While readying HARVEY code for its valuable time on Aurora, the team benefitted substantially from the open, oneAPI programming model. “I was amazed that a graduate student completed the huge task of preparing our code in just a couple weeks with the help of oneAPI. I’m not talking about our proxy model – I mean preparing HARVEY itself!” Added Dr. Randles, “The work required some manual interaction, but performance, even without tuning, was quite good.”

However, maximizing performance is a team effort. Dr. Randles said, “Intel helped us with profiling tools and identifying pain points like compiler flags. With resulting optimizations in place, we saw a big performance benefit we might have missed. Working with Intel helps us ensure we use Aurora’s underlying hardware to its full potential.”

While the team unleashed some of HARVEY’s potential on other supercomputers in the past, bottlenecks existed. Training HARVEY involves petabytes of data for every single blood cell, plus millions of time steps.
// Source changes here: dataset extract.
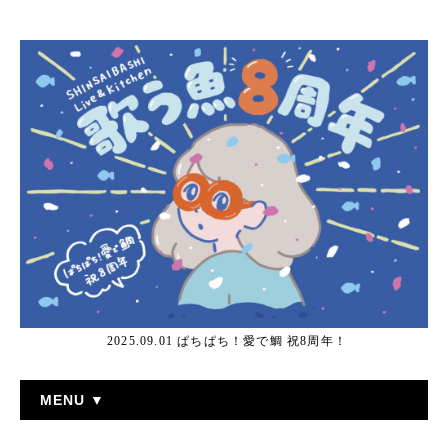
2025.09.01 ぱちぱち！愛で鯛 祝8周年！
MENU ▼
Therefore, the model typically uses most system memory on even the largest HPC systems. Aurora will take their work a big step further. “While we can do in situ visualization now, the Intel Max GPUs and ray tracing capability will allow us to employ OSPRay to obtain photo-realistic visualization.”

Enormous potential

While the team’s first challenge was forming a generic vascular model, their long-term goal is far more profound. Eventually, HARVEY will have the ability to create a personalized model for individual patients. But that goal remains on the horizon. “It’s not necessarily a computing constraint anymore, said Dr. Randles. “We don’t have a full body scan of patients that reaches the level of resolution that allows us to understand a cancer cell’s interaction in the bloodstream. We’ll get there someday.”

While significant work remains, Dr. Randles and her team’s endeavor has enormous potential for medical applications. As Dr. Randles put it, “Right now, we see no major hurdles that would impede HARVEY’s eventual use in the fight against cancer. We’re confident we can scale on Aurora, and we’re very eager to see it help cancer patients live longer and healthier lives.”

Continued Dr. Randles, “I owe enormous thanks to researchers at ANL, including Joe Insley, Geng Liu, Victor Mateevitsi, Silvio Rizzi, Saumil Patel, and graduate students Aristotle Martin, William Ladd, and Ayman Yousef, who work in my lab. With all their help, we’ve advanced HARVEY’s original incarnation to a level we could only dream of five years ago.”